My Lords, I thank the noble Earl for his comprehensive reply. I should like to ask him whether, in view of the great development in the use of the helicopter for short-distance flights which has taken place in the last year, and the fact, which he has already admitted, that this aerodrome is unfit for the operation of large planes, the enormous expenditure required to make this airport into a full-dress long-distance aerodrome can be justified, or whether, in view of the development about which he has just spoken, we should wait a little before this great expense is incurred.

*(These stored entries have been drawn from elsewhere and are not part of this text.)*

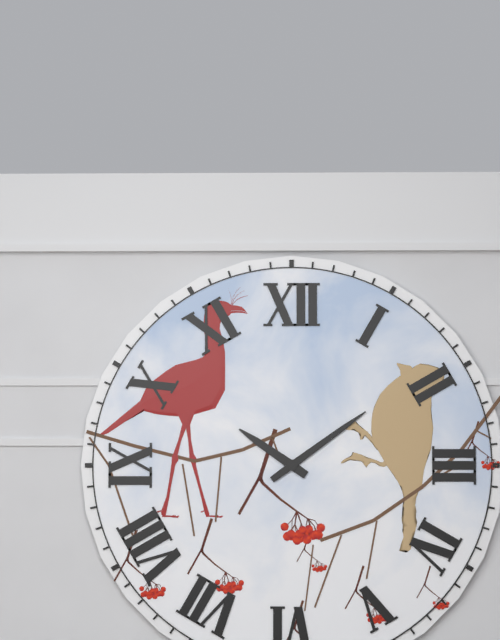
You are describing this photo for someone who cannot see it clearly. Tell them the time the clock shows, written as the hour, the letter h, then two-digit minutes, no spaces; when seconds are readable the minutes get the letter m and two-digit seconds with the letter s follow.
10h09
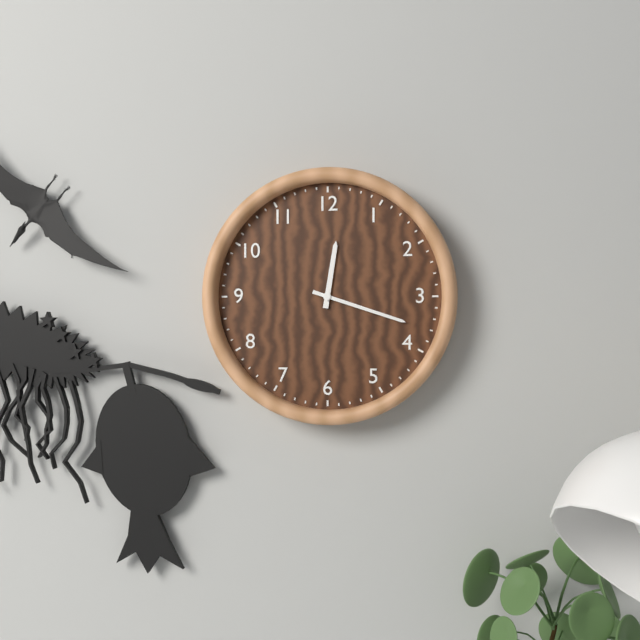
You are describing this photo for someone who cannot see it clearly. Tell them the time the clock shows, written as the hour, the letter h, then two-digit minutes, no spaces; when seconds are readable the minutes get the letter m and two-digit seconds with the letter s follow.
12h18
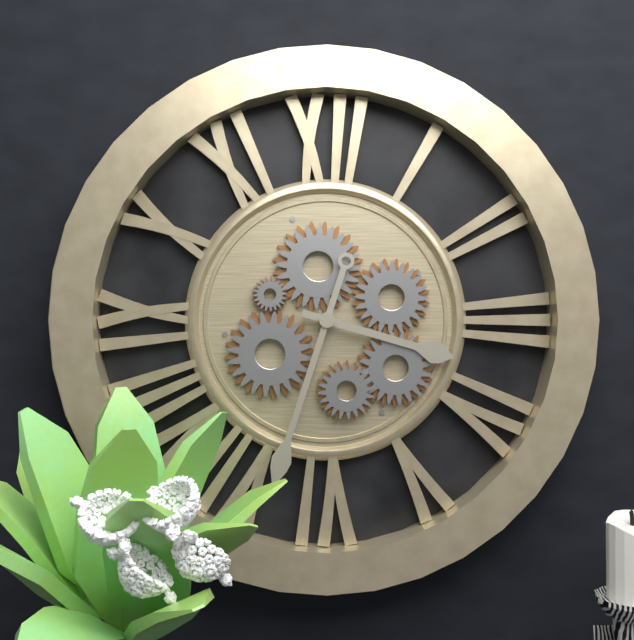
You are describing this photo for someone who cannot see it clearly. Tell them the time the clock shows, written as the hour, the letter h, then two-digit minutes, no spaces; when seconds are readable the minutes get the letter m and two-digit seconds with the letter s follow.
3h33
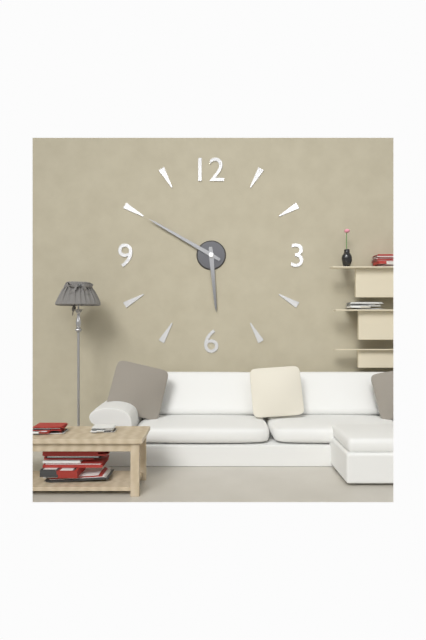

My Lords, I can assure the noble Lord that Her Majesty's Government did not undertake the extra expense involved here without careful examination, and they are satisfied that it is absolutely essential for the development of air traffic services in and about London. I do not think the noble Lord is quite correct in saying that this aerodrome is unfit for use by long-range planes. It will be used by them from time to time, though normally they will not use it as an alternative airport. So far as helicopters are concerned, I think it is still too early to say that the major part of the European services could be carried out by helicopters. It is, I think, safe to say that quite a number of years are bound to elapse before that position becomes possible.


My Lords, is the noble Earl aware that this airport which is to be so greatly extended is right adjacent to Crawley New Town, and will take up a lot of land and give rise to a number of new buildings there? Can the noble Earl give us an assurance that the character of the new town will be preserved, and that the suburban sprawl which may result from an extension of this airport will not be allowed to go into the green belt and thus lead to the joining up of Crawley New Town either with London, on the one side, or with Brighton, on the other?


My Lords, when answering that question, perhaps the noble Earl could say something about the effect of noise at Gatwick Airport, which is likely to be detrimental to the new town at Crawley.


My Lords, the noble Lord, Lord Wilmot of Selmeston, has raised a number of questions that are a little outside that on the Order Paper. It is fair to say that the whole circumstances of Gatwick have been thoroughly examined. The matter has been discussed in this House, and it has been most exhaustively examined outside—in fact, I hardly think there can be anything about it to which attention has not been drawn, one way or the other. The noble Lord asked me for an assurance with regard to the green belt. Frankly, I have not gone into this question, but I think he may take it that this matter has been most carefully examined to see that the development of the new town of Crawley is not prejudiced thereby. I do not think the new town raised objections at the inquiry which was held, but accepted the project as being necessary. I understand they are satisfied that the general character of the town of which the noble Lord speaks will, in fact, be maintained. The noble Lord, Lord Winster, asked about the detrimental effect of noise. The question of noise naturally arises in any airport, but the new steps which my noble friend Lord Carrington described as being taken will be fully employed to see that noise does not injure the new town any more than can be helped.


My Lords, I am most indebted to the noble Earl. Is he not aware that the whole character of a new town depends on its being divided from adjacent urban development by a green belt, and that the new town will disappear if it becomes involved in a mass of buildings? If I put down a Question on the Order Paper, could he arrange for some further assurances to be given on this important point? Crawley is the nearest new town to London; it is growing rapidly, and it will lose its character unless great care is taken.


My Lords, I fully appreciate the point raised by the noble Lord. However, I would rather he put down a Question so that I could speak more fully on it, because at the moment I have not the information.